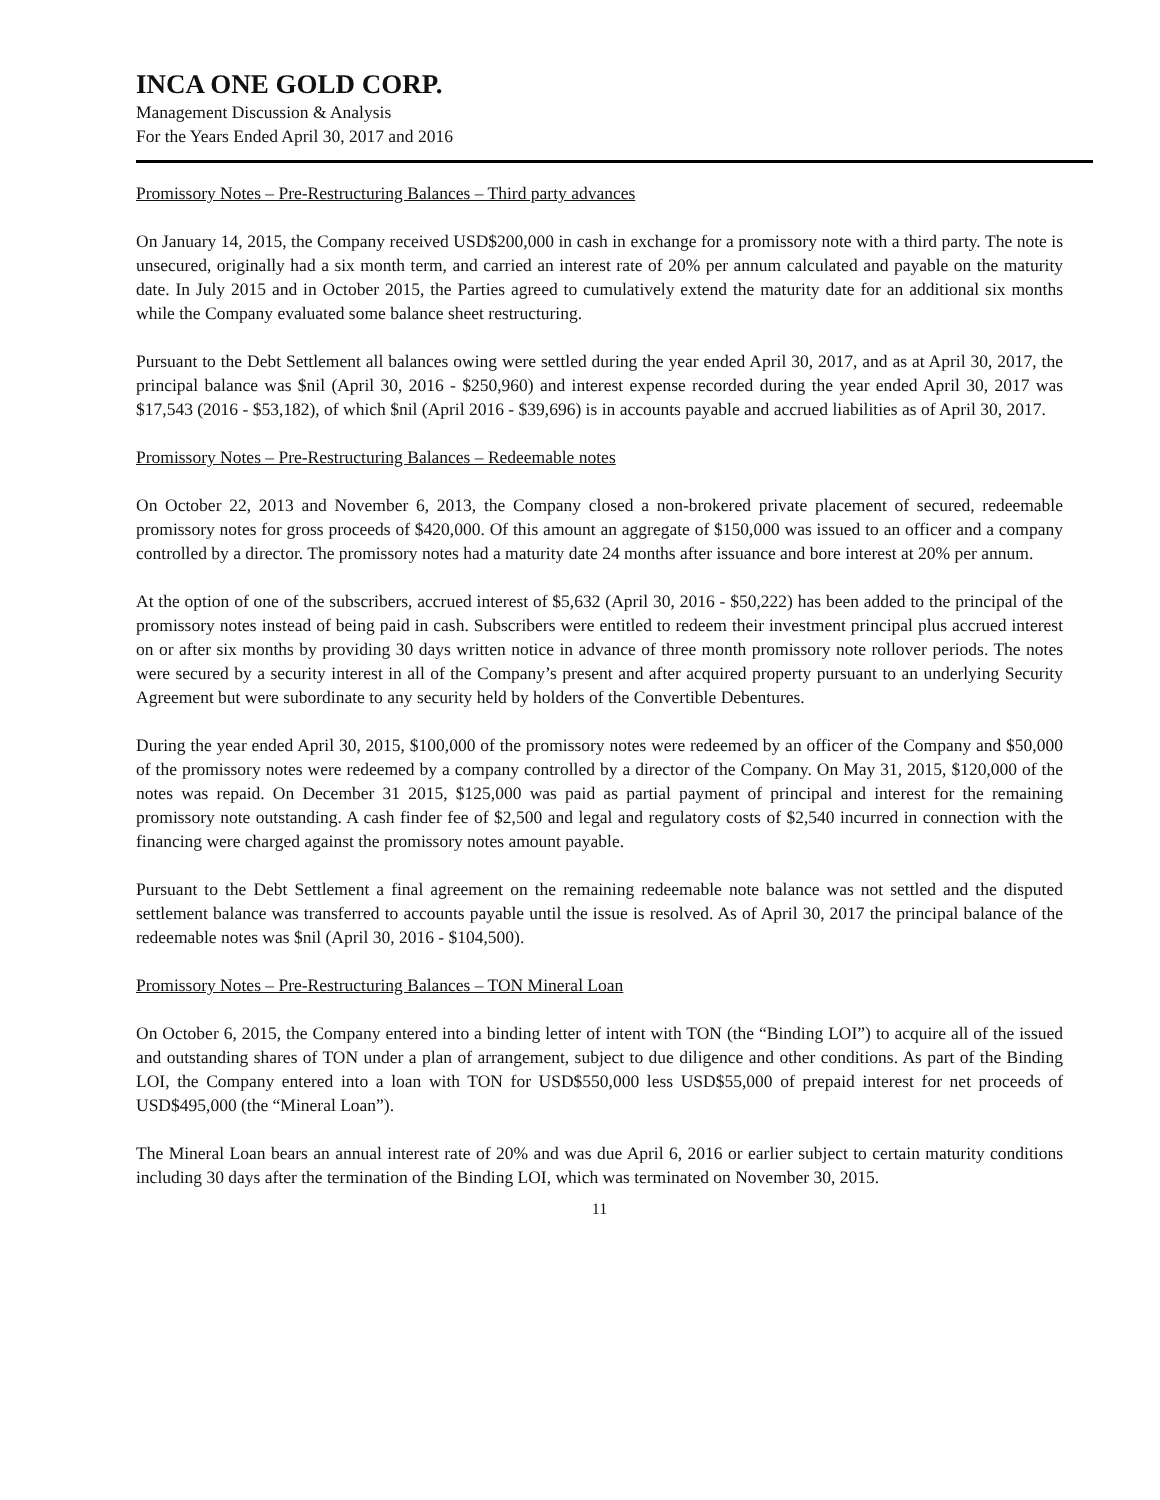INCA ONE GOLD CORP.
Management Discussion & Analysis
For the Years Ended April 30, 2017 and 2016
Promissory Notes – Pre-Restructuring Balances – Third party advances
On January 14, 2015, the Company received USD$200,000 in cash in exchange for a promissory note with a third party. The note is unsecured, originally had a six month term, and carried an interest rate of 20% per annum calculated and payable on the maturity date. In July 2015 and in October 2015, the Parties agreed to cumulatively extend the maturity date for an additional six months while the Company evaluated some balance sheet restructuring.
Pursuant to the Debt Settlement all balances owing were settled during the year ended April 30, 2017, and as at April 30, 2017, the principal balance was $nil (April 30, 2016 - $250,960) and interest expense recorded during the year ended April 30, 2017 was $17,543 (2016 - $53,182), of which $nil (April 2016 - $39,696) is in accounts payable and accrued liabilities as of April 30, 2017.
Promissory Notes – Pre-Restructuring Balances – Redeemable notes
On October 22, 2013 and November 6, 2013, the Company closed a non-brokered private placement of secured, redeemable promissory notes for gross proceeds of $420,000. Of this amount an aggregate of $150,000 was issued to an officer and a company controlled by a director. The promissory notes had a maturity date 24 months after issuance and bore interest at 20% per annum.
At the option of one of the subscribers, accrued interest of $5,632 (April 30, 2016 - $50,222) has been added to the principal of the promissory notes instead of being paid in cash. Subscribers were entitled to redeem their investment principal plus accrued interest on or after six months by providing 30 days written notice in advance of three month promissory note rollover periods. The notes were secured by a security interest in all of the Company’s present and after acquired property pursuant to an underlying Security Agreement but were subordinate to any security held by holders of the Convertible Debentures.
During the year ended April 30, 2015, $100,000 of the promissory notes were redeemed by an officer of the Company and $50,000 of the promissory notes were redeemed by a company controlled by a director of the Company. On May 31, 2015, $120,000 of the notes was repaid. On December 31 2015, $125,000 was paid as partial payment of principal and interest for the remaining promissory note outstanding. A cash finder fee of $2,500 and legal and regulatory costs of $2,540 incurred in connection with the financing were charged against the promissory notes amount payable.
Pursuant to the Debt Settlement a final agreement on the remaining redeemable note balance was not settled and the disputed settlement balance was transferred to accounts payable until the issue is resolved. As of April 30, 2017 the principal balance of the redeemable notes was $nil (April 30, 2016 - $104,500).
Promissory Notes – Pre-Restructuring Balances – TON Mineral Loan
On October 6, 2015, the Company entered into a binding letter of intent with TON (the “Binding LOI”) to acquire all of the issued and outstanding shares of TON under a plan of arrangement, subject to due diligence and other conditions. As part of the Binding LOI, the Company entered into a loan with TON for USD$550,000 less USD$55,000 of prepaid interest for net proceeds of USD$495,000 (the “Mineral Loan”).
The Mineral Loan bears an annual interest rate of 20% and was due April 6, 2016 or earlier subject to certain maturity conditions including 30 days after the termination of the Binding LOI, which was terminated on November 30, 2015.
11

□ □ □ □

*Exercise directions:* The answer must be the line containing "Promissory Notes – Pre-Restructuring Balances – TON" and every line after it to the end of the records, repeated exactly.

*Exercise answer:*
Promissory Notes – Pre-Restructuring Balances – TON Mineral Loan
On October 6, 2015, the Company entered into a binding letter of intent with TON (the “Binding LOI”) to acquire all of the issued and outstanding shares of TON under a plan of arrangement, subject to due diligence and other conditions. As part of the Binding LOI, the Company entered into a loan with TON for USD$550,000 less USD$55,000 of prepaid interest for net proceeds of USD$495,000 (the “Mineral Loan”).
The Mineral Loan bears an annual interest rate of 20% and was due April 6, 2016 or earlier subject to certain maturity conditions including 30 days after the termination of the Binding LOI, which was terminated on November 30, 2015.
11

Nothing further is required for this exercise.